We would like to let the machine recognize handwritten digits. MNIST is a classical dataset that contains handwritten digits information. Now we apply kNN algrotithm to it.

MNIST is a classical dataset. It can be found from many repository. We will directly load it from tensorflow.keras. The instructions of installing tensorflow can be found at here.

2.4.1. Dataset description#

Every digit is stored as a \(28\times28\) picture. This is a \(28\times28\) matrix. Every entry represents a gray value of the corresponding pixel, whose value is from 0 to 255. The label of each matrix is the digit it represents. Note that the dataset provided is already splitted into a training set and a test set.

import tensorflow.keras as keras

(X_train, y_train), (X_test, y_test) = keras.datasets.mnist.load_data()

Let us play with these data first.

print(X_train.shape)
print(y_train.shape)
print(X_test.shape)
print(y_test.shape)
print(type(X_train))
(60000, 28, 28)
(60000,)
(10000, 28, 28)
(10000,)
<class 'numpy.ndarray'>

From these information we can see that the training set contains 60000 digits and the test set contains 10000 digits.

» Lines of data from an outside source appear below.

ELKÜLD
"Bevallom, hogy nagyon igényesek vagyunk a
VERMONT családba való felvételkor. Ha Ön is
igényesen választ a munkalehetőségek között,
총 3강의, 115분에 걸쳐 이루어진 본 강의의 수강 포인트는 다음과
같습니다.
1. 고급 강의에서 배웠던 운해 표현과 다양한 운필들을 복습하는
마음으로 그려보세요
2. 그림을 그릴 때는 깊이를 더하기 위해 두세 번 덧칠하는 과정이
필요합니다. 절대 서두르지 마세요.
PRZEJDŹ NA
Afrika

Each digit is represented by a \(28\times28\) numpy array. Let us load one and display the digit by matplotlib.pyplot.imshow.

digit = X_train[0]

import matplotlib.pyplot as plt
plt.imshow(digit, cmap='gray')
<matplotlib.image.AxesImage at 0x26451c96f80>
../_images/knnproj3_5_1.png

This image seems to be a 5. We could double check our guess by looking at the label. The following shows that it is really a 5.

y_train[0]
5

Now we need to reshape these digits from \(28\times28\) numpy arraies to \(784\) numpy arraies. Similar to previous examples, we will also normalize the dataset.

from assests.codes.knn import encodeNorm

X_train = X_train.reshape((X_train.shape[0], X_train.shape[1]*X_train.shape[2]))
X_test = X_test.reshape((X_test.shape[0], X_test.shape[1]*X_test.shape[2]))

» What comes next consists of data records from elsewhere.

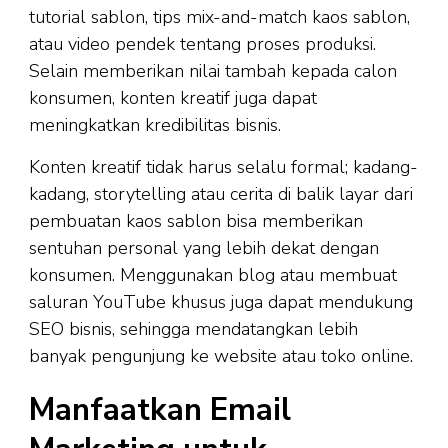
tutorial sablon, tips mix-and-match kaos sablon,
atau video pendek tentang proses produksi.
Selain memberikan nilai tambah kepada calon
konsumen, konten kreatif juga dapat
meningkatkan kredibilitas bisnis.
Konten kreatif tidak harus selalu formal; kadang-
kadang, storytelling atau cerita di balik layar dari
pembuatan kaos sablon bisa memberikan
sentuhan personal yang lebih dekat dengan
konsumen. Menggunakan blog atau membuat
saluran YouTube khusus juga dapat mendukung
SEO bisnis, sehingga mendatangkan lebih
banyak pengunjung ke website atau toko online.
Manfaatkan Email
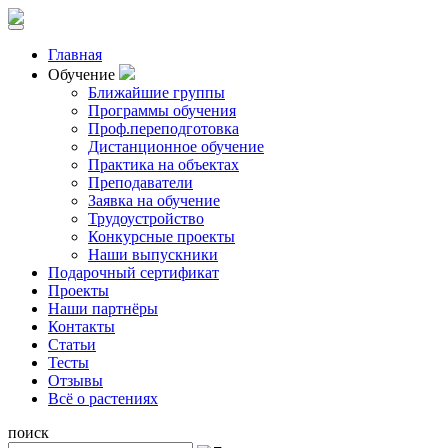
Главная
Обучение
Ближайшие группы
Программы обучения
Проф.переподготовка
Дистанционное обучение
Практика на объектах
Преподаватели
Заявка на обучение
Трудоустройство
Конкурсные проекты
Наши выпускники
Подарочный сертификат
Проекты
Наши партнёры
Контакты
Статьи
Тесты
Отзывы
Всё о растениях
поиск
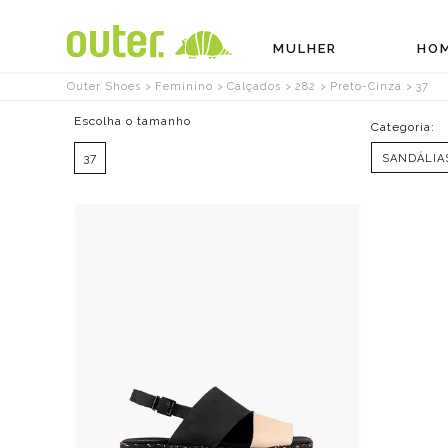
MULHER
HO
Outer Shoes
Feminino
Calçados
282
Preto-Cinza
37
Tamanhos
37
SANDÁLIA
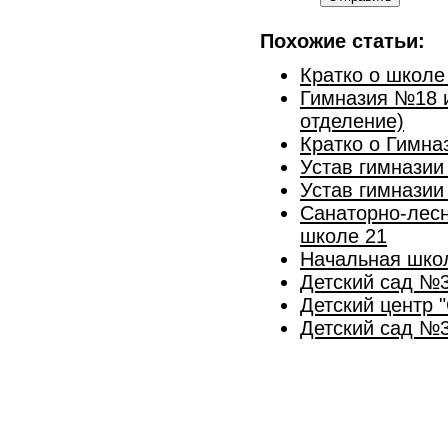
Похожие статьи:
Кратко о школе
Гимназия №18 и
отделение)
Кратко о Гимна
Устав гимназии 
Устав гимназии 
Санаторно-лесн
школе 21
Начальная школ
Детский сад №3
Детский центр 
Детский сад №3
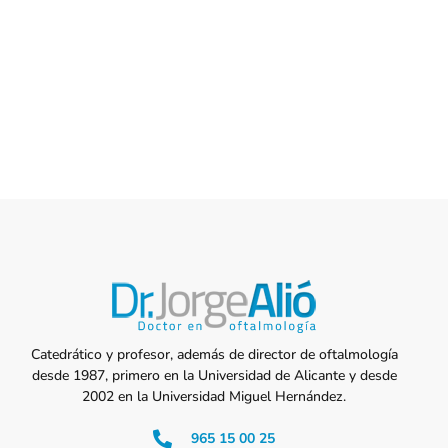
Catedrático y profesor, además de director de oftalmología
desde 1987, primero en la Universidad de Alicante y desde
2002 en la Universidad Miguel Hernández.
965 15 00 25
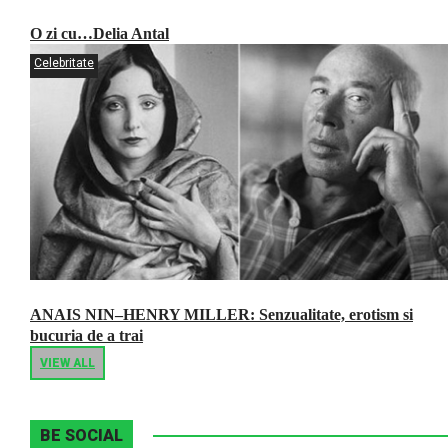
O zi cu…Delia Antal
Celebritate
ANAIS NIN–HENRY MILLER: Senzualitate, erotism si
bucuria de a trai
VIEW ALL
BE SOCIAL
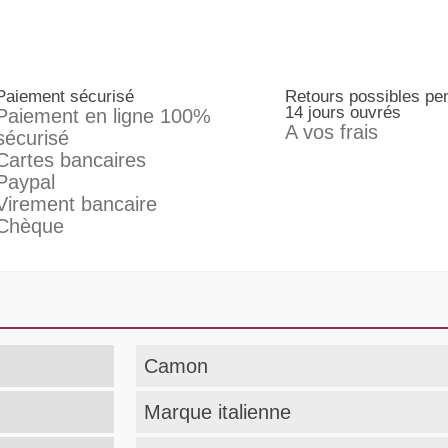
Paiement sécurisé
Retours possibles pe
14 jours ouvrés
Paiement en ligne 100%
A vos frais
sécurisé
Cartes bancaires
Paypal
Virement bancaire
Chèque
Camon
Marque italienne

X_train_norm, parameters = encodeNorm(X_train)
X_test_norm, _ = encodeNorm(X_test, parameters=parameters)

2.4.2. Apply k-NN#

Like the previous two examples, we now try to apply the k-NN algorithm to classify these handwritten digits. This time our codes and sklearn are more different. The main issue is that our codes don’t have any optimizations and the runtime is super slow. MNIST is a bigger dataset comparing to the previous two, so it takes a long time to run our codes.

Although we won’t improve our codes to make it faster at the current stage, we will modify it a little bit to make the wait feels better.

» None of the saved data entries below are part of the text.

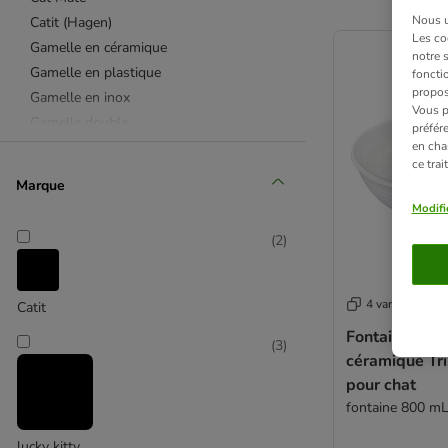
Nous ut
Catit (Hagen)
product items ha
Les co
Gamelle en céramique
notre 
Gamelle en plastique
fonctio
propos
Gamelle en inox
Vous p
Gamelle double
préfér
en cha
Gamelle ludique
ce tra
Set de table
Marque
Boîte de conservation
Modifi
Simon's Cat (Le chat de Simon)
(
2
)
SUREFEED
TIAKI
Trixie
4 variantes
Catit
Gamelle
Fontaine à ea
(
3
)
céramique Tri
pour chat
fontaine 800 mL
lucky kitty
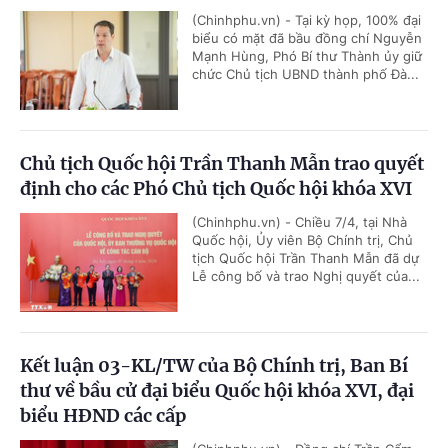
(Chinhphu.vn) - Tại kỳ họp, 100% đại
biểu có mặt đã bầu đồng chí Nguyễn
Mạnh Hùng, Phó Bí thư Thành ủy giữ
chức Chủ tịch UBND thành phố Đà...
Chủ tịch Quốc hội Trần Thanh Mẫn trao quyết
định cho các Phó Chủ tịch Quốc hội khóa XVI
(Chinhphu.vn) - Chiều 7/4, tại Nhà
Quốc hội, Ủy viên Bộ Chính trị, Chủ
tịch Quốc hội Trần Thanh Mẫn đã dự
Lễ công bố và trao Nghị quyết của...
Kết luận 03-KL/TW của Bộ Chính trị, Ban Bí
thư về bầu cử đại biểu Quốc hội khóa XVI, đại
biểu HĐND các cấp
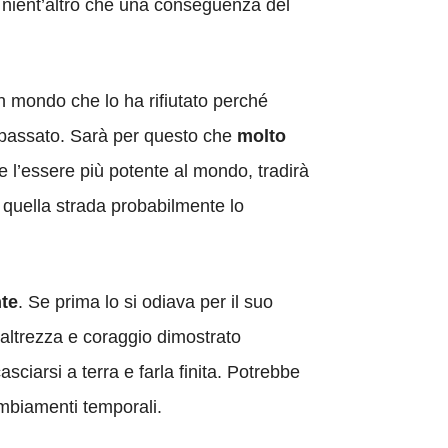
 nient’altro che una conseguenza del
n mondo che lo ha rifiutato perché
in passato. Sarà per questo che
molto
e l’essere più potente al mondo, tradirà
 quella strada probabilmente lo
nte
. Se prima lo si odiava per il suo
altrezza e coraggio dimostrato
ciarsi a terra e farla finita. Potrebbe
ambiamenti temporali.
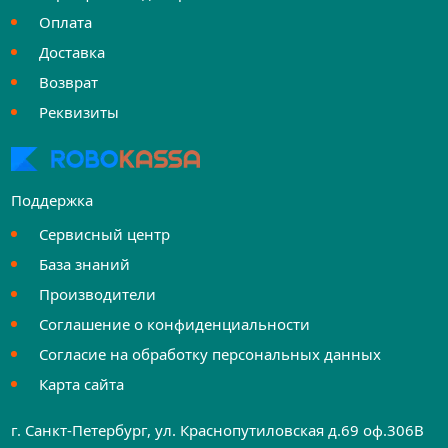
Оплата
Доставка
Возврат
Реквизиты
Поддержка
Сервисный центр
База знаний
Производители
Соглашение о конфиденциальности
Согласие на обработку персональных данных
Карта сайта
г. Санкт-Петербург, ул. Краснопутиловская д.69 оф.306B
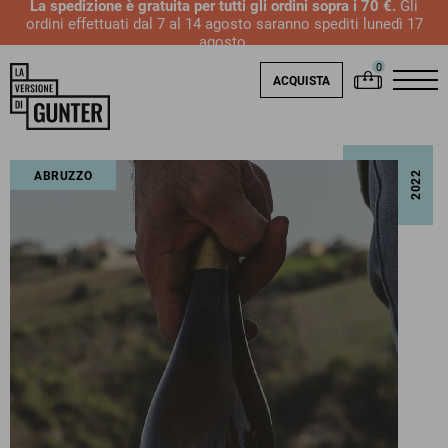
La spedizione è gratuita per tutti gli ordini sopra i 70 €.
Gli
ordini effettuati dal 7 al 14 agosto saranno spediti lunedì 17
agosto.
ACQUISTA
ABRUZZO
2022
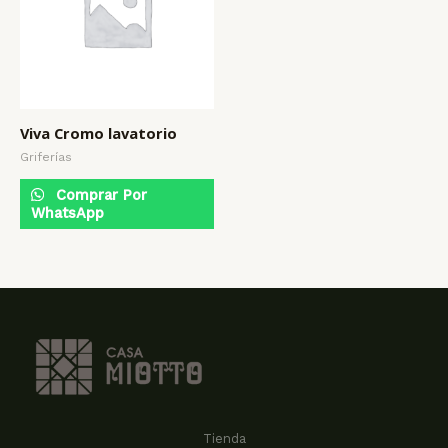
Viva Cromo lavatorio
Griferías
Comprar Por
WhatsApp
Tienda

tqdm is package to show progress bar. Every time if you want to use a for loop to go through something X, you may wrap tqdm around X and this can show the progress of the loop and how much estimated time left.

To make the sample faster, we will only run the code over the first 10 examples.

from assests.codes.knn import classify_kNN
from tqdm import tqdm
import numpy as np

n_neighbors = 10
N_sample = 10
X_test_sample = X_test_norm[0:N_sample]
y_test_sample = y_test[0:N_sample]
y_pred = np.array([classify_kNN(row, X_train_norm, y_train, k=n_neighbors)
                   for row in tqdm(X_test_sample)])

acc = np.mean(y_pred == y_test_sample)
print(acc)
---------------------------------------------------------------------------
ModuleNotFoundError                       Traceback (most recent call last)
Input In [6], in <cell line: 2>()
      1 from assests.codes.knn import classify_kNN
----> 2 from tqdm import tqdm
      3 import numpy as np
      5 n_neighbors = 10

ModuleNotFoundError: No module named 'tqdm'

Now let us try to apply sklearn package. Note that we could run the code over the whole test set (which contains 10000 digits) and the speed is much faster comparing to our codes. To save time we won’t grid search k here. The code is the same anyway.

from sklearn.pipeline import Pipeline
from sklearn.preprocessing import MinMaxScaler
from sklearn.neighbors import KNeighborsClassifier
from sklearn.metrics import accuracy_score

steps = [('scaler', MinMaxScaler()),
         ('knn', KNeighborsClassifier(n_neighbors, weights="uniform",
                                      metric="euclidean", algorithm='brute'))]
pipe = Pipeline(steps=steps)
pipe.fit(X_train, y_train)
y_pipe = pipe.predict(X_test)
print(accuracy_score(y_pipe, y_test))
0.9664